# precise 3rd gen .8



## robbo (Jun 8, 2019)

g,day has anyone tried the normal precise .8 i have tried the anti-cold version but not the new standard .8 any info wood be great.


----------



## High Desert Flipper (Aug 29, 2020)

I have not tried the 0.8. I LOVE the 3rd gen 0.5 and 0.55 but was disappointed in the 3rd gen 0.7. Maybe I got a bad roll of the 0.7? Anyways, I love the thinner stuff but I was disappointed with the thicker Precise. For heavy ammo I like Simpleshot 0.8.


----------



## Konrad (May 2, 2020)

The The Smo Show tries them all out.

4 part series.


----------



## Sandstorm (Apr 5, 2021)

Konrad said:


> The The Smo Show tries them all out.
> 
> 4 part series.


This guy’s pretty cool. Is he a member on this forum?


----------



## High Desert Flipper (Aug 29, 2020)

I got through the first two videos and really liked them. I especially liked the way he measured draw weights and measured speed from a standard draw and with the bands maxed out. So many variables to weigh it is hard to pick the optimum- that may come down to personal preference at some level. But great to see draw weight vs speed and speed measured from standard and max elongation for so many different latex brands all measured in the same test. Fantastic "bit" of work he did. With "bit" being a huge chunk of testing and recording. Really appreciate his sharing this for all to see.


----------



## High Desert Flipper (Aug 29, 2020)

Okay, I got through the last two videos as well. They aren't short, but they are really worth it. Especially the fourth where he gives the summary. I really like the way he did the testing and summarized the results. His discussion of TBG is also interesting. I don't think he gave TBG credit for being the standard bearer of its day but he was up front and honest about how far latex has come since that day. 

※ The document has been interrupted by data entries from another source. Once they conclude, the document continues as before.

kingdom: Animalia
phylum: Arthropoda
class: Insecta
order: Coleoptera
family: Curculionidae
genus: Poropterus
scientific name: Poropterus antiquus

Again, really grateful that he did the testing and shared the results. And really glad I took the time to watch them.


----------



## Konrad (May 2, 2020)

Sandstorm said:


> This guy’s pretty cool. Is he a member on this forum?


Sandstorm, I asked him on the final video in Youtube. I got a like but no reply. I guess he's a member of one of the forums but wants to stay incognito. He is not exactly a newbie.

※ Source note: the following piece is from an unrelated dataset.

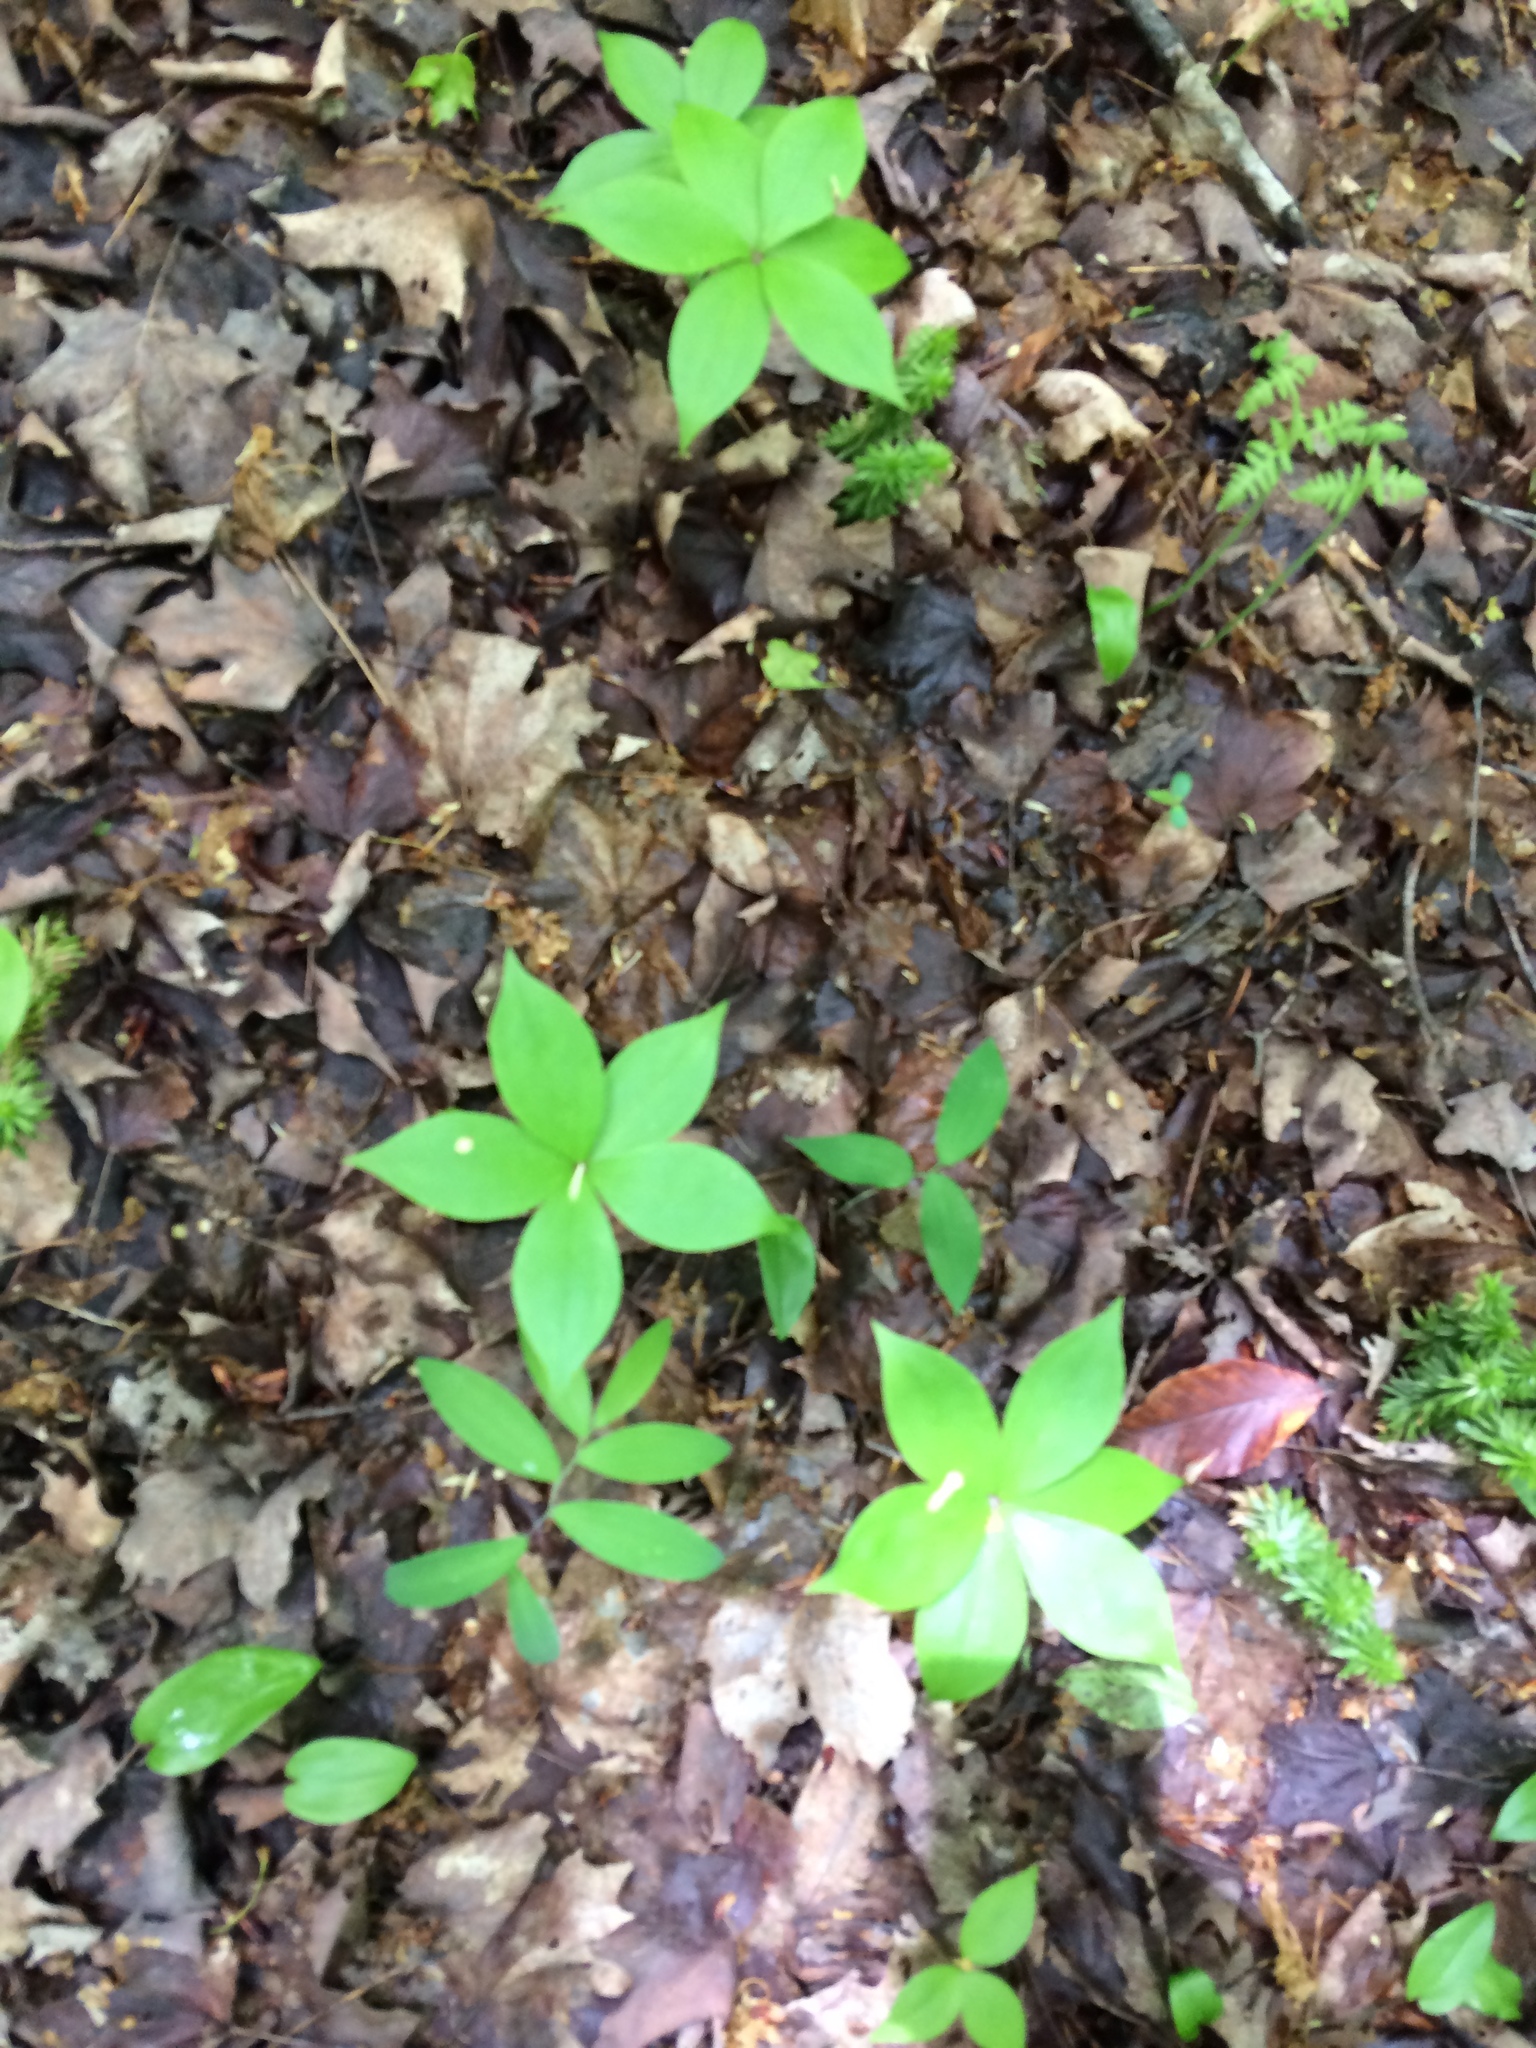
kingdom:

His tests seem to be good. I can verify that Sheshou guru has not got the best band life but the speed is good. Going thru the videos I decided to purchase some 0.7mm snipersling for 8mm lead and steel. Catapult carnage also says that 0.7 would be the upper limit for 8mm steel.

These replies make me glad that I brought the videos to the members attention. 

Good luck on your purchases Slingshotforum members.


----------



## Ibojoe (Mar 13, 2016)

I’m with Flipper on this one. Gen 3 50, 55,and60 are awesome. Don’t really like the thicker stuff.


----------



## Konrad (May 2, 2020)

That 1mm Sheshou guru with 11mm steels today. Devastating. The right tool for the right job, Ibojoe. I use a slingshot rifle.


----------